Why executives should care
Auditable AI reduces operational risk. Instrumented RAG pipelines provide measurable KPIs (percent grounded answers, avg latency, evaluator cost) that can be tied to business outcomes: fewer escalations, faster incident resolution, and defensible compliance posture. That’s tangible ROI for AI automation projects feeding customer support, sales enablement, or knowledge discovery.
Mitigating evaluator bias and blind spots
Automated feedback accelerates iteration, but it’s not a replacement for human judgment. Recommended mitigations:
- Run an ensemble of evaluators (different models or model versions).
- Calibrate automated scores against a labeled human sample periodically.
- Introduce adversarial tests to surface failure modes.
- Keep humans in the loop for policy-sensitive or high-risk outputs.
Quick appendix
Sample span attributes to record
- query_text
- retrieved_ids, retrieval_scores
- prompt_variant
- gen_text, gen_tokens, gen_latency_ms
- feedback.{groundedness, answer_relevance, context_relevance}
Board-ready KPIs
- % Grounded answers (target: defined by domain)
- Average answer relevance
- Avg latency (ms)
- Eval cost per query
- Month-over-month change in hallucination rate
Actionable next steps
- Prototype: Run the notebook with in-memory Chroma and TruLens to gather initial traces.
- Validate: Calibrate automated feedback against 200 labeled questions from your domain.
- Pilot: Move to a managed vector DB and introduce RBAC and retention policies for traces.
- Productionize: Set SLOs for groundedness and latency; integrate trace alerts into incident workflows.
Frequently asked questions
How do you capture and inspect what an LLM used to produce an answer?
Record each retrieval and generation call as a trace span, storing inputs, retrieved chunk IDs and scores, token usage, and outputs. These structured traces let you inspect exact provenance for any response.

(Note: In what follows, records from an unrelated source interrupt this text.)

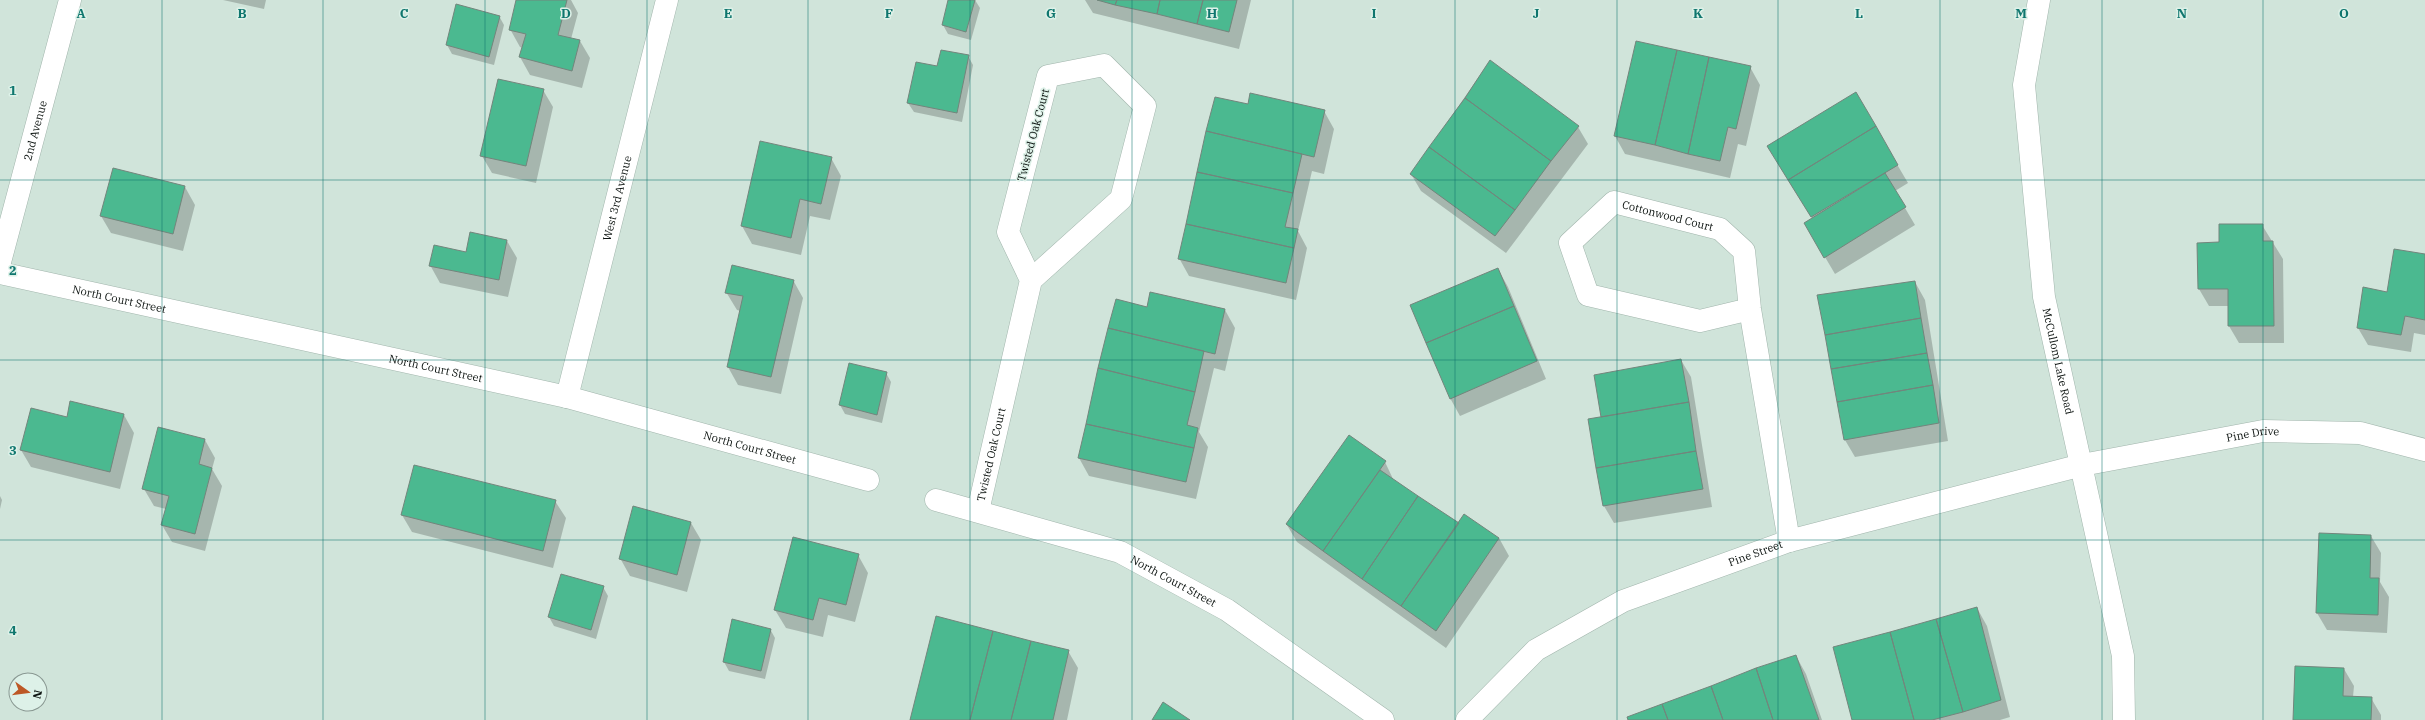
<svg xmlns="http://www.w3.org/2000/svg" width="2425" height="720" viewBox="0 0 2425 720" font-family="'IBM Plex Serif',serif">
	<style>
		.shadow { fill: #0003 }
		.building { fill: #4bb990; stroke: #73857c }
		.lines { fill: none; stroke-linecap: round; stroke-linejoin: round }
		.minor-casing { stroke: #a1b5ac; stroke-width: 23 }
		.minor { stroke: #fff; stroke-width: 22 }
		.grid { fill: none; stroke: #0f766e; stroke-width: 1; stroke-opacity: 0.55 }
		.labels { text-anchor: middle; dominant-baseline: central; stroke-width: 3; stroke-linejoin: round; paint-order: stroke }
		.street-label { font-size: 11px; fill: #0c1310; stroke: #ddf1e8 }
		.grid-label { font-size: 13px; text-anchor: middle; font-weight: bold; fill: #0f766e; stroke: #ddf1e8; stroke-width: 3; stroke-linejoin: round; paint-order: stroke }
	</style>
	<rect width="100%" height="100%" fill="#d0e4da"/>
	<path class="shadow" d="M223,0h43l-2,9z
		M517,0h54l7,13 -7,26 9,2 10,17 -8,30 -52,-13 -10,-18 3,-9 -3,-1 -10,-18z
		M949,0h26l5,8 -9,32 -23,-6 -5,-9z
		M1085,0h166l-12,49 -146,-36z
		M457,5l42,11 5,9 -10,40 -42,-11 -5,-9z
		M968,56l5,9 -11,57 -48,-10 -6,-9 30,-36z
		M1490,61l88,66 10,17 -82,109 -85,-62 -10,-17z
		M1750,67l10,18 -14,61 -8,-2 -8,34 -105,-24 -10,-18z
		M543,90l10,17 -17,76 -44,-10 -10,-17z
		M1855,93l53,90 -13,8 20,34 -80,49 -30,-51 7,-5 -34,-54z
		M1249,105l75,6 10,18 -10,45 -12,-3 -14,60 9,17 -11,52 -107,-24 -10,-18z
		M761,142l70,16 10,18 -11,44 -20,-4 -9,39 -49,-11 -10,-18z
		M185,187l10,18 -12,46 -72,-18 -10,-17z
		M2262,225l21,34 1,84h-45l-10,-17v-20h-20l-10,-17 21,-46z
		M507,241l10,17 -9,39 -68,-14 -10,-18z
		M2425,255v80l-11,-2 -3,19 -43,-7 -10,-17z
		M1498,269l10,18 38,92 -86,37 -10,-18z
		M793,280l10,18 -22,96 -43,-9 -10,-18 13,-56 -4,-1 -11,-18z
		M1915,282l10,18 23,141 -93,16 -10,-17 -26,-144z
		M1151,293l74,17 10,18 -10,43 -11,-3 -15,64 9,15 -12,52 -107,-23 -10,-18 69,-150z
		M1681,360l10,17 21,130 -98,16 -10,-17 -15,-86 13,-2z
		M886,373l5,9 -9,41 -37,-9 -5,-9z
		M71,402l53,13 10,18 -14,56 -89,-22 -10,-17 47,-32z
		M1350,437l35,25 9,19 65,44 40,13 10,18 -63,92 -149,-106 -10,-17z
		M205,440l10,18 -3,11 10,17 -17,65 -33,-9 -10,-17 4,-16 -12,-3 -10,-17z
		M0,496l2,4 -2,9z
		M555,501l11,17 -13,50 -141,-36 -10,-17z
		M634,508l57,15 10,17 -14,52 -57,-16 -10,-18z
		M2320,534l51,2 10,17 -1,29 9,15 -2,36 -60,-3 -10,-17z
		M858,555l10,18 -13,49 -27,-7 -5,22 -37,-9 -11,-18z
		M603,587l5,9 -12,43 -42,-13 -5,-9z
		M1977,608l10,18 23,91 -10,3h-147z
		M733,621l37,8 5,9 -10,41 -36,-8 -5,-9z
		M1068,651l10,17 -11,52h-156z
		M1796,656l10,18 16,46h-193z
		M2344,669l10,17 -1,11 18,1 10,17v5h-87z"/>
	<path class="building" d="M516,0h51l-9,35 22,5 -8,31 -53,-14 7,-23 -17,-4z
		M948,0h27l-9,32 -24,-7z
		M1097,0h20l-2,5z
		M1117,0h43l-3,14 -42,-9z
		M1160,0h43l-6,24 -40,-10z
		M1203,0h34l-8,32 -32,-8z
		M456,4l44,12 -11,41 -43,-12z
		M1636,41l41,9 -22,95 -41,-9z
		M941,50l28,5 -12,58 -50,-10 9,-41 21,4z
		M1677,50l32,7 -21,97 -33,-9z
		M1709,57l42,9 -15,63 -8,-2 -8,34 -32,-7z
		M1490,60l89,66 -28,35 -86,-63z
		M498,79l46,10 -18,77 -46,-10z
		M1856,92l20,34 -88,54 -21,-34z
		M1250,93l75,17 -11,47 -108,-26 9,-34 33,7z
		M1465,98l86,63 -36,49 -86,-63z
		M1876,126l22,39 -87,52 -23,-37z
		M1206,131l96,23 -9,39 -96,-21z
		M760,141l72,16 -11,47 -21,-5 -9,39 -50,-12z
		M1429,147l86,63 -20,26 -85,-62z
		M113,168l72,18 -12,48 -73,-18z
		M1197,172l96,21 -8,34 13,2 -4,19 -108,-24z
		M1885,173l21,34 -82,51 -20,-35z
		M1186,224l108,24 -8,35 -108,-24z
		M2219,224h44v17h10l1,85h-46v-37h-30l-1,-46 22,-1z
		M470,232l37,8 -8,40 -70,-14 5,-21 32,7z
		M2394,249l31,5v66l-20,-4 -4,19 -44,-7 6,-41 24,5z
		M732,265l62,15 -23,97 -44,-10 16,-71 -18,-3z
		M1498,268l16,38 -88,37 -16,-38z
		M1915,281l6,37 -96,17 -8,-40z
		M1150,292l75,17 -10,45 -107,-26 8,-29 31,8z
		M1514,306l23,55 -87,38 -24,-56z
		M1921,318l6,35 -96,16 -6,-34z
		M1108,328l96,23 -9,41 -97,-24z
		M1927,353l6,32 -96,17 -6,-33z
		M1681,359l8,43 -88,15 -7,-42z
		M849,363l38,9 -10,43 -38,-10z
		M1098,368l97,24 -8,33 11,3 -4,20 -108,-24z
		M1933,385l6,38 -95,17 -7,-38z
		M70,401l54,13 -14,58 -90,-22 11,-42 36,9z
		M1689,402l7,49 -100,17 -8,-49z
		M1086,424l108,24 -8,34 -108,-24z
		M158,427l47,12 -6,25 13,4 -17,66 -34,-9 8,-29 -27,-7z
		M1349,435l37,26 -63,90 -37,-27z
		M1696,451l7,38 -100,17 -7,-38z
		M414,465l142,35 -13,51 -142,-36z
		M1380,470l38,26 -56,83 -39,-28z
		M1418,496l41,27 -58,83 -39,-27z
		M633,506l58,16 -14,53 -58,-16z
		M1464,514l35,24 -63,93 -35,-25z
		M2319,533l52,2 -1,43h9l-1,37 -62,-2z
		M793,537l66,17 -13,51 -27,-7 -6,22 -39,-10z
		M561,574l43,12 -13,44 -43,-13z
		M1977,607l24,93 -38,12 -27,-93z
		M936,616l57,15 -23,89h-60z
		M732,619l39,10 -10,42 -38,-9z
		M1936,619l27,93 -31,8h-18l-24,-88z
		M993,631l38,10 -20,79h-41z
		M1890,632l24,88h-62l-19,-73z
		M1031,641l38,9 -16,70h-42z
		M1796,655l23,65h-46l-17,-52z
		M2295,666l49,2 -1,28 29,1 -1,23h-78z
		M1756,668l17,52h-50l-12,-34z
		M1711,686l12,34h-55l-6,-16z
		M1163,702l27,18h-38z
		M1662,704l6,16h-40l-1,-3z"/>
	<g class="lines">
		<defs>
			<g id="minor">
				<path id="s1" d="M2039,0l-15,85 20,212 79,359 1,64"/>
				<path id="s2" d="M0,262l70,-262"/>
				<path id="s3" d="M0,273l567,124 301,83"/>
				<path id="s4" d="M1750,309l-50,12 -112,-26 -18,-52 44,-41 106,27 24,22 6,58 39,232"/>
				<path id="s5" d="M567,397l100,-397"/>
				<path id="s6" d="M936,500l184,52 107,58 156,110"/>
				<path id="s7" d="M978,511l53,-231 90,-81 24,-93 -41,-41 -56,11 -40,156 23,48"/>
				<path id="s8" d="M1467,720l69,-70 87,-49 166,-60 293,-76 181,-34 97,2 65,17"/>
			</g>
		</defs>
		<use href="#minor" class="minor-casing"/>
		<use href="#minor" class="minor"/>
	</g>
	<path class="grid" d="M162,0v720M323,0v720M485,0v720M647,0v720M808,0v720M970,0v720M1132,0v720M1293,0v720M1455,0v720M1617,0v720M1778,0v720M1940,0v720M2102,0v720M2263,0v720M0,180h2425M0,360h2425M0,540h2425"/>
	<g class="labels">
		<g class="street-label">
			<text stroke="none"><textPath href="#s2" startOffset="136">2nd Avenue</textPath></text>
			<text transform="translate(1033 135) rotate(-75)">Twisted Oak Court</text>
			<text stroke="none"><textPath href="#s5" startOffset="205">West 3rd Avenue</textPath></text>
			<text stroke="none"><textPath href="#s4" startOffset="337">Cottonwood Court</textPath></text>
			<text stroke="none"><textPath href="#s3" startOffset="122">North Court Street</textPath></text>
			<text stroke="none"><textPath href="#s1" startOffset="365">McCullom Lake Road</textPath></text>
			<text stroke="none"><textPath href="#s3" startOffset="446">North Court Street</textPath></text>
			<text stroke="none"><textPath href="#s8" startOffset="851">Pine Drive</textPath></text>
			<text stroke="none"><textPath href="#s3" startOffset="770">North Court Street</textPath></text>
			<text stroke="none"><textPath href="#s7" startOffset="58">Twisted Oak Court</textPath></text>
			<text stroke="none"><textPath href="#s8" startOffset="339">Pine Street</textPath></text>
			<text stroke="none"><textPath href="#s6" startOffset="252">North Court Street</textPath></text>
		</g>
	</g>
	<g class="grid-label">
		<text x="81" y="18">A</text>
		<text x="242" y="18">B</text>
		<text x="404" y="18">C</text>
		<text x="566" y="18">D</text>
		<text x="728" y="18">E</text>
		<text x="889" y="18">F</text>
		<text x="1051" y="18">G</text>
		<text x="1212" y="18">H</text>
		<text x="1374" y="18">I</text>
		<text x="1536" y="18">J</text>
		<text x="1698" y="18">K</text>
		<text x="1859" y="18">L</text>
		<text x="2021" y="18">M</text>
		<text x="2182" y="18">N</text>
		<text x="2344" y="18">O</text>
		<text x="13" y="95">1</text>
		<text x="13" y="275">2</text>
		<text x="13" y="455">3</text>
		<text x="13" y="635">4</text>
	</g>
	<g transform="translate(28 692) rotate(104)"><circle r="19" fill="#ddf1e8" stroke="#899892"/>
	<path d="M0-3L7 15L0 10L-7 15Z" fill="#bd5826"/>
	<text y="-6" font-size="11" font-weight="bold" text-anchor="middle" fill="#0c1310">N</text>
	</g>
</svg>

How do you convert “seems right” into measurable signals?
Attach automated feedback functions (groundedness, answer relevance, context relevance) implemented as evaluator calls. Store scores per-trace so you can compute per-variant averages and drill into failures.

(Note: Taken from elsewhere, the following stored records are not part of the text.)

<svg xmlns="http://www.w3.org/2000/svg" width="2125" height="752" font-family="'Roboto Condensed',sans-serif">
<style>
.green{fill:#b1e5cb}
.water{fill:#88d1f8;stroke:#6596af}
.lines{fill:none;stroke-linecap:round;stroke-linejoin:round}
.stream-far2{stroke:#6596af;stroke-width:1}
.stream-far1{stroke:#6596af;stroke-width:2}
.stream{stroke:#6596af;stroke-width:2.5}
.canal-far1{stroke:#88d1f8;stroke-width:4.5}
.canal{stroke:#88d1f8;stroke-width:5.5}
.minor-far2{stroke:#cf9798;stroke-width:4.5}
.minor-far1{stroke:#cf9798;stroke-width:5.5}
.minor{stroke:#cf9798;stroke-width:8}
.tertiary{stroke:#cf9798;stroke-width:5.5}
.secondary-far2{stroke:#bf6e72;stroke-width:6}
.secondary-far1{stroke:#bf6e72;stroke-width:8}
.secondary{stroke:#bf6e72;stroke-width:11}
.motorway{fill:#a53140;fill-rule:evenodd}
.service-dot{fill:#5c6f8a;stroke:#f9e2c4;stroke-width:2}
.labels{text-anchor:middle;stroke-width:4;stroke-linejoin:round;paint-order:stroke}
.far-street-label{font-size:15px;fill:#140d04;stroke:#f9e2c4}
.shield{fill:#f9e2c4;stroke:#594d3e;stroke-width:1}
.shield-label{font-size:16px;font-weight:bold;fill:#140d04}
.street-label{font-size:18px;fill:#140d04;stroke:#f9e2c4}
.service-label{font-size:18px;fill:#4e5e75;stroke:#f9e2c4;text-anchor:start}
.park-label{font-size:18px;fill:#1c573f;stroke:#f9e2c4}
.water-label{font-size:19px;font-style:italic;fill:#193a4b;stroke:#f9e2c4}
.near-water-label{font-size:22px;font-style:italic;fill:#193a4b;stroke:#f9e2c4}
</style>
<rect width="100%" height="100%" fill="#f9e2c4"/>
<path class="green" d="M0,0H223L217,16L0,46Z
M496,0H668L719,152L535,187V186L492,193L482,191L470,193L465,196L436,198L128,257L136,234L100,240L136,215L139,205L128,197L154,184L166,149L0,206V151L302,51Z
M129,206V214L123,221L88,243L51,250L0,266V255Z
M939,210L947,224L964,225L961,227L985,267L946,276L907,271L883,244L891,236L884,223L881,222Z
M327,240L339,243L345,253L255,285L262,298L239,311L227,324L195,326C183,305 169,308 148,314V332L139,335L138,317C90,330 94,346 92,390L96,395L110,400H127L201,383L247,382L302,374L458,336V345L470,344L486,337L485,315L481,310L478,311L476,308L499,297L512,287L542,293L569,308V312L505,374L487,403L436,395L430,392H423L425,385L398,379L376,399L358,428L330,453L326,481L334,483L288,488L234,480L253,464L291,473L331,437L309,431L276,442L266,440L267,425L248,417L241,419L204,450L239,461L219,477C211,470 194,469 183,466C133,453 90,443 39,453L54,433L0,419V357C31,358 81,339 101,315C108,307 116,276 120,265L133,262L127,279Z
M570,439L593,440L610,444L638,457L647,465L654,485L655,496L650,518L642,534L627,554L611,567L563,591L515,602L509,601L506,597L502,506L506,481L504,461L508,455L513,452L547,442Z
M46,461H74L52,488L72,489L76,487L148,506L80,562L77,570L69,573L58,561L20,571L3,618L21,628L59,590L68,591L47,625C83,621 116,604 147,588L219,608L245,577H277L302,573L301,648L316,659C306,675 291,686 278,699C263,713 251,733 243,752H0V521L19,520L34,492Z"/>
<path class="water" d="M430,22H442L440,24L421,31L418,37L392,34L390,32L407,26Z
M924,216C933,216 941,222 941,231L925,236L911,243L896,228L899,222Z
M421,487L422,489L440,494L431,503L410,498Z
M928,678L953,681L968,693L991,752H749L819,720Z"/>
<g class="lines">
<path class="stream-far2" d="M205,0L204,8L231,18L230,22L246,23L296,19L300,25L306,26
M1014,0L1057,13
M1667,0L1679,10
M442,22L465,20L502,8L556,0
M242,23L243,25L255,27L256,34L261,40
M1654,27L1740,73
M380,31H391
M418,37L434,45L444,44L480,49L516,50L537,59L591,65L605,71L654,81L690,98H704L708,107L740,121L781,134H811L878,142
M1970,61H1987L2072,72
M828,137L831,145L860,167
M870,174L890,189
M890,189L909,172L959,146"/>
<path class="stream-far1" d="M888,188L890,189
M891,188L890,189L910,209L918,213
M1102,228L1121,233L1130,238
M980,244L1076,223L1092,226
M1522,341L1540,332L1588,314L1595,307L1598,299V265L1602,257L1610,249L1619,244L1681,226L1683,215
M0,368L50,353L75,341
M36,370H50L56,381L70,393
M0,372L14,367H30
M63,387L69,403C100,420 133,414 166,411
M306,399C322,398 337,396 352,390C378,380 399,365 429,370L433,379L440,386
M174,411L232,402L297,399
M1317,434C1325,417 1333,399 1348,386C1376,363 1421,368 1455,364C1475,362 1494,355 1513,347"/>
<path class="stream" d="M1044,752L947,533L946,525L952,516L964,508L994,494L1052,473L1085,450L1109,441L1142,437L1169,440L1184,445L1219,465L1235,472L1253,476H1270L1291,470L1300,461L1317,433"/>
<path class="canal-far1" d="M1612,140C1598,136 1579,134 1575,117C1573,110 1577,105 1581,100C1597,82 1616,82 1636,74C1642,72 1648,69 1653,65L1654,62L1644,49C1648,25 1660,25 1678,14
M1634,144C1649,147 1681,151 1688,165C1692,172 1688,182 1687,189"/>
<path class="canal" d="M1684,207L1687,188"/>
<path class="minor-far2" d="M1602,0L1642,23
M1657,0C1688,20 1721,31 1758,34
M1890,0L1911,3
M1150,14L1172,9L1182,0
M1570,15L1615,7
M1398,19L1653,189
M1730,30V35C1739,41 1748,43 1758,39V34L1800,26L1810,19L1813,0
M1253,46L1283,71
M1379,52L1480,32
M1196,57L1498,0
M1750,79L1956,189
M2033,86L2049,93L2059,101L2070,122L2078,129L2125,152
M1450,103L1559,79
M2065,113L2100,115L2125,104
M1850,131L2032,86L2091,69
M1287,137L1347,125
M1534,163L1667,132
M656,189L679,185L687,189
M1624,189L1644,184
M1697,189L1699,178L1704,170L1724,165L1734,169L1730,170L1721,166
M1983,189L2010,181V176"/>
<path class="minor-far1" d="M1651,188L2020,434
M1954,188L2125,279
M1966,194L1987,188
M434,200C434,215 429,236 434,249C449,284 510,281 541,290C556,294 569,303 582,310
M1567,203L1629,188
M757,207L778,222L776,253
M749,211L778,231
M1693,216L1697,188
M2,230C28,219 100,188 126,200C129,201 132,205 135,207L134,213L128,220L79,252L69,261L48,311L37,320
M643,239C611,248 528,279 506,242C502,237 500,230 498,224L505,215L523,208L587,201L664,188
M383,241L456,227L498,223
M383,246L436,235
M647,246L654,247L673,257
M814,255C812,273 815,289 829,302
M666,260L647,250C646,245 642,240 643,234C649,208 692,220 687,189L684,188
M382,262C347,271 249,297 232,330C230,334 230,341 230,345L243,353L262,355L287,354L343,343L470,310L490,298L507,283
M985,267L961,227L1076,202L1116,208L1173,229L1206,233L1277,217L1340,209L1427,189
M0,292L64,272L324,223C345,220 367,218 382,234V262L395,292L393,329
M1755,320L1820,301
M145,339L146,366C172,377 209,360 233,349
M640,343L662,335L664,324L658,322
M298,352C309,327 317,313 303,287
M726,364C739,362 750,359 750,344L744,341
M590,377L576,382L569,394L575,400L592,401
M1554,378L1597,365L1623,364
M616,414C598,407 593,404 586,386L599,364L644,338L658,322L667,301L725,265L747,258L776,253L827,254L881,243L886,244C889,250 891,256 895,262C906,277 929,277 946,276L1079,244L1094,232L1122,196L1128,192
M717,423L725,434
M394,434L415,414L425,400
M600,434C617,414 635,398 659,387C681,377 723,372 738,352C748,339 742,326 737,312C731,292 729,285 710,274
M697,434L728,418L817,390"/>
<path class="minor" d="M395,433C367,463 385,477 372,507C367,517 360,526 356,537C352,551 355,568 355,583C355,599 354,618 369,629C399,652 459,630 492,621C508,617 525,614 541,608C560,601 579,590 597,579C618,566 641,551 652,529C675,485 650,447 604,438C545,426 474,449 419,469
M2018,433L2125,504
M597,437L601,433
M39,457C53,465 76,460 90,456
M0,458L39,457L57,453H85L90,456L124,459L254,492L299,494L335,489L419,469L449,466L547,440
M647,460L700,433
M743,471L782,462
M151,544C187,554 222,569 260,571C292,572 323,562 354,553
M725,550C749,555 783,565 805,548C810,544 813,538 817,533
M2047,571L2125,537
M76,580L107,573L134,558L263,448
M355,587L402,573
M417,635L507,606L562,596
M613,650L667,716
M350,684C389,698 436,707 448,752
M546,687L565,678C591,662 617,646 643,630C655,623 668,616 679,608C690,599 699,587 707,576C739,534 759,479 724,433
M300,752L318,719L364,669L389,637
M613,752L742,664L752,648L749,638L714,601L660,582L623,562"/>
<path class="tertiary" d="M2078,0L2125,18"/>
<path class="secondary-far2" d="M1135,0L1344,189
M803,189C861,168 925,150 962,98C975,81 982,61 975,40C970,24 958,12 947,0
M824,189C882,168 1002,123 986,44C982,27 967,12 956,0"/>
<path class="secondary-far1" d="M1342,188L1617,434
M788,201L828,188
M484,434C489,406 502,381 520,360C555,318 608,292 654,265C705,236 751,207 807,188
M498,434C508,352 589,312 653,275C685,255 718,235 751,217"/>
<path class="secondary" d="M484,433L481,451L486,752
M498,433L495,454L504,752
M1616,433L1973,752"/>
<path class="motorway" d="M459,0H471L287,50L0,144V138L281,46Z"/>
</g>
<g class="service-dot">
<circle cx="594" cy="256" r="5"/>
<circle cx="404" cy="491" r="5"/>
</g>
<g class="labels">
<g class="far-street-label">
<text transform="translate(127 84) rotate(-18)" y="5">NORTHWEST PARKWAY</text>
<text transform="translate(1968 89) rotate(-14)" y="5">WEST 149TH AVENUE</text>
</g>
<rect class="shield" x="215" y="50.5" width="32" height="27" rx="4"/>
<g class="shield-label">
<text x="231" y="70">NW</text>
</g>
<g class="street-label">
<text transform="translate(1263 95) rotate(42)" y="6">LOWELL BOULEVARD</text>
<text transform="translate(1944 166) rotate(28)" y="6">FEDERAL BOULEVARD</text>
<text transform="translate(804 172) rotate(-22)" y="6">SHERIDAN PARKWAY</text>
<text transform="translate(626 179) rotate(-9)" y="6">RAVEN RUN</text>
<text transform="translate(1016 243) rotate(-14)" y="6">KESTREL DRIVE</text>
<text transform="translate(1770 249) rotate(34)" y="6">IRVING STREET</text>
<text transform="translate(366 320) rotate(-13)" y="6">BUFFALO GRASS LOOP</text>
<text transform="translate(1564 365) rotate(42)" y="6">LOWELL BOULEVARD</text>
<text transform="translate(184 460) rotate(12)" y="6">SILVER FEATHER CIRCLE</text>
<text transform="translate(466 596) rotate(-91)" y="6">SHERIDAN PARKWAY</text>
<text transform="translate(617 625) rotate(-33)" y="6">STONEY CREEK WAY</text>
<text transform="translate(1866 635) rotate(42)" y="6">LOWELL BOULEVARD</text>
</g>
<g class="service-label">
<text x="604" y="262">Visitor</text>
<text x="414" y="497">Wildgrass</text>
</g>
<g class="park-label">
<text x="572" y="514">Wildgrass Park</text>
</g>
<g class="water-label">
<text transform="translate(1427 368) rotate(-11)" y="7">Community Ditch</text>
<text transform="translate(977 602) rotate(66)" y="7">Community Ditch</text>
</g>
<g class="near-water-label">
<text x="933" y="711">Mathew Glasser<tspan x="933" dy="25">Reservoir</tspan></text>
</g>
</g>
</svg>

Does a stricter prompt reduce hallucinations?
Usually. Forcing strict citations and limiting the model to provided context reduces unsupported assertions but increases the rate of conservative “I don’t know” replies. Measure the tradeoff against your business goals.
Can this scale to production?
Yes. The notebook pattern is prototyping-friendly. Production requires persistent vector stores, embedding and eval cost controls, governance for trace data, and integration into monitoring and incident workflows.
Instrument early, measure consistently, and make traceable choices. When teams can point to the context that produced an answer and a numeric score that describes how well it’s supported, LLMs move from opaque risk centers to auditable AI agents that businesses can rely on.